Seems strange that you have a heating load of 69,000 BTUs, and a cooling load of 56,000 BTUs.
I don't follow this either, but that's what's listed under "equipment load"
I didn't think you had such hot weather up that far. I would have thought your winter was more extreme then summer.
Depends. Heat in the mid 80s and even 90s in normal. Add in the humidity and ugh.. Winters stink, too. I am counting the years till I can get the hell out. Cold winters, sticky summers and HUGE taxes are no fun
A. Look to see what improvements you can make to your house in the way of insulation, air tightness, maybe better windows.
About all I can do is add insulation to the attic & check for leaks. I have Anderson low E dble insulated windows already.
B. Average house hold uses about 275 gallons of oil a year for hot water. So that means you currently use about 575 gallons for home heating with your current dual fuel system. A higher efficiency heat pump, might knock 100 gallions off of that. And maybe another 15% reduction on your electric bill.
Can't tell. The Carrier guy estimates about 116 gallons. We have a very high efficiency front loading washer, only run the dishwasher when full and don't take hours long showers!.

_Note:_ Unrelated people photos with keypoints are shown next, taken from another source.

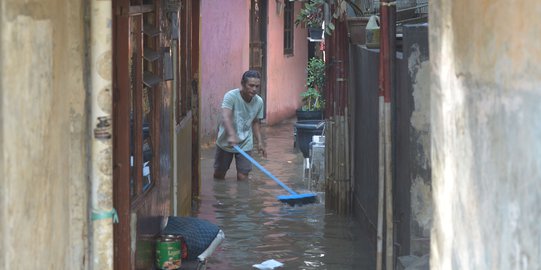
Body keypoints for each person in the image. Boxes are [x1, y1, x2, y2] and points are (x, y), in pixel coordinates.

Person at [213, 70, 267, 180]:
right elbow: (226, 116)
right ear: (243, 83)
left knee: (243, 176)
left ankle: (243, 197)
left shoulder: (259, 101)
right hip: (225, 141)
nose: (254, 89)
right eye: (251, 85)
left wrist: (260, 142)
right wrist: (232, 135)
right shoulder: (231, 96)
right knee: (219, 174)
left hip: (245, 142)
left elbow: (256, 122)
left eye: (257, 86)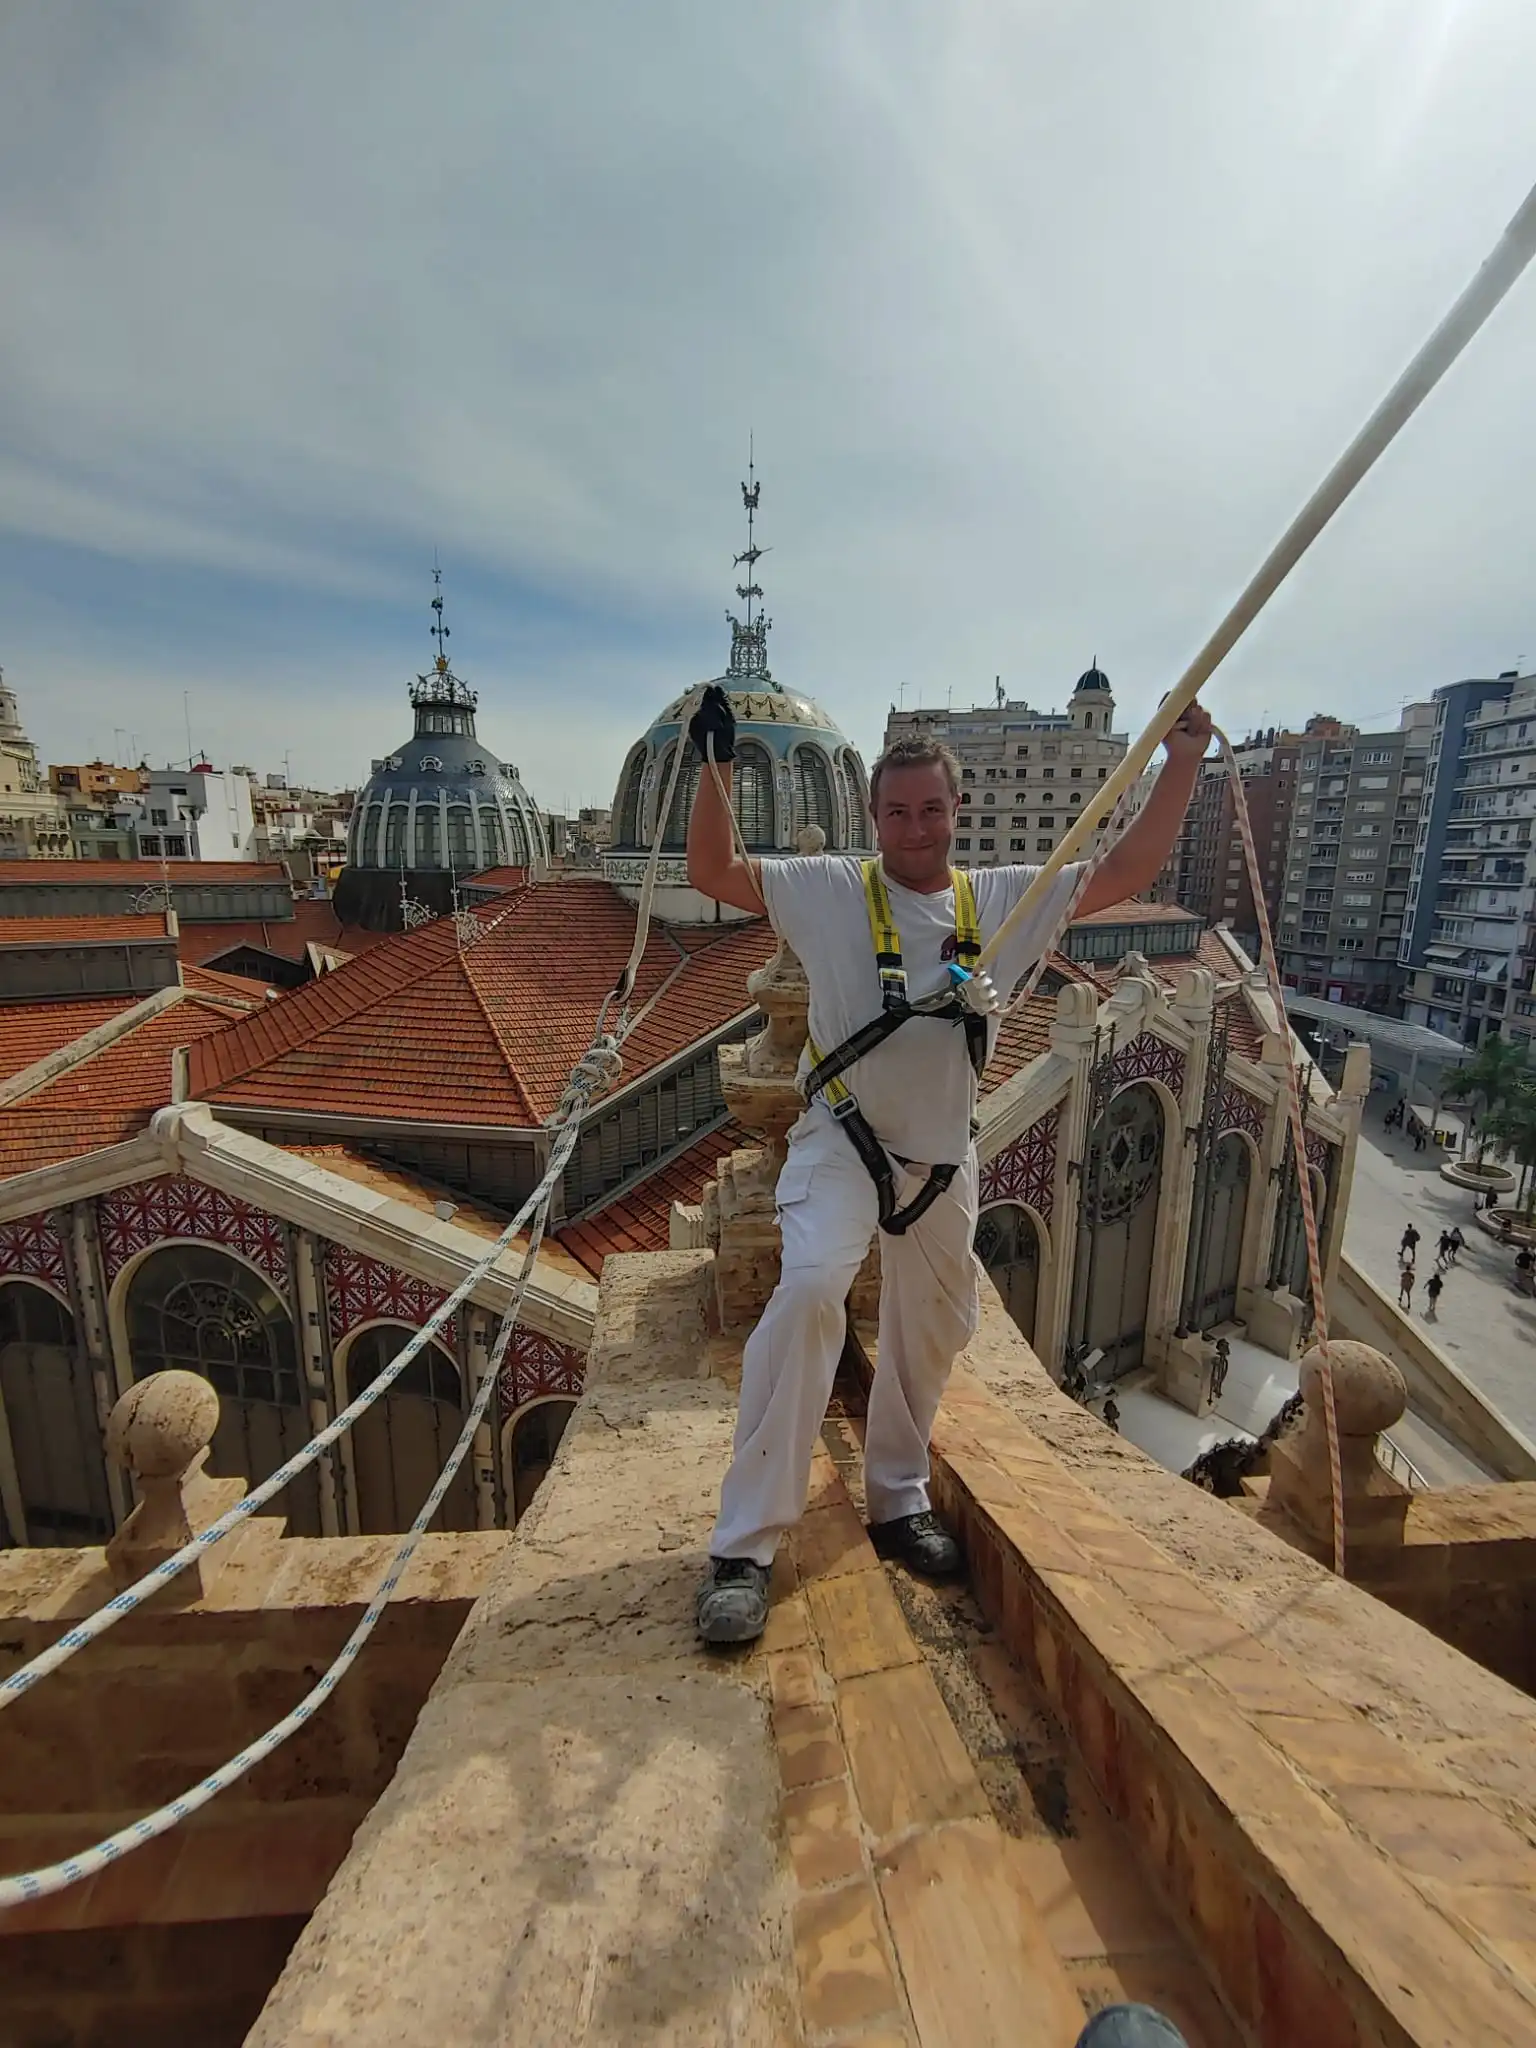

C. Propane could cost more then oil. Find out all charges before switching. If you rent the tank, you pay rent per gallon you use.
A real possibility. Still looking into ALL of this. Part of me is just sick of sending $ to the wackos in the middle east.
D. Setting your current HP lock out temp lower, may save you almost as much as a new high efficiency heat pump on your heating bill.
Exactly. If I read the print out he gave me, the "new" heat pump wouldn't kick on until it hits an average of 27 degrees, albeit with a high low cop of 3.38 & 2.6 vs 2.9 & 2.18 as the old Lennox has. Might now be enough to justify some big $$ just yet, as Lennox tells me the unit might easily last another 5-10 years. Whether I should keep it that long is a separate issue.
E. Setting your HP lock out lower, will prevent some of your current furnaces short cycling that is costing you money with that high lock out temp.
Excellent point. Thanks
On the hottest days, does your current HP cycle on and off, or run continuously and not maintain set temp?
Neither that I can see. It did freeze the coil once. Our biggest issue is the humidity. Can't get it below 50%. I suspect lower humidity would allow us t raise the cooling temps from 74-75 to even higher.
Whats your electric rate. Including all transmition charges, and taxes.
Good question. AFAIK, and what the utility told me, is to use 15 cents per kwh.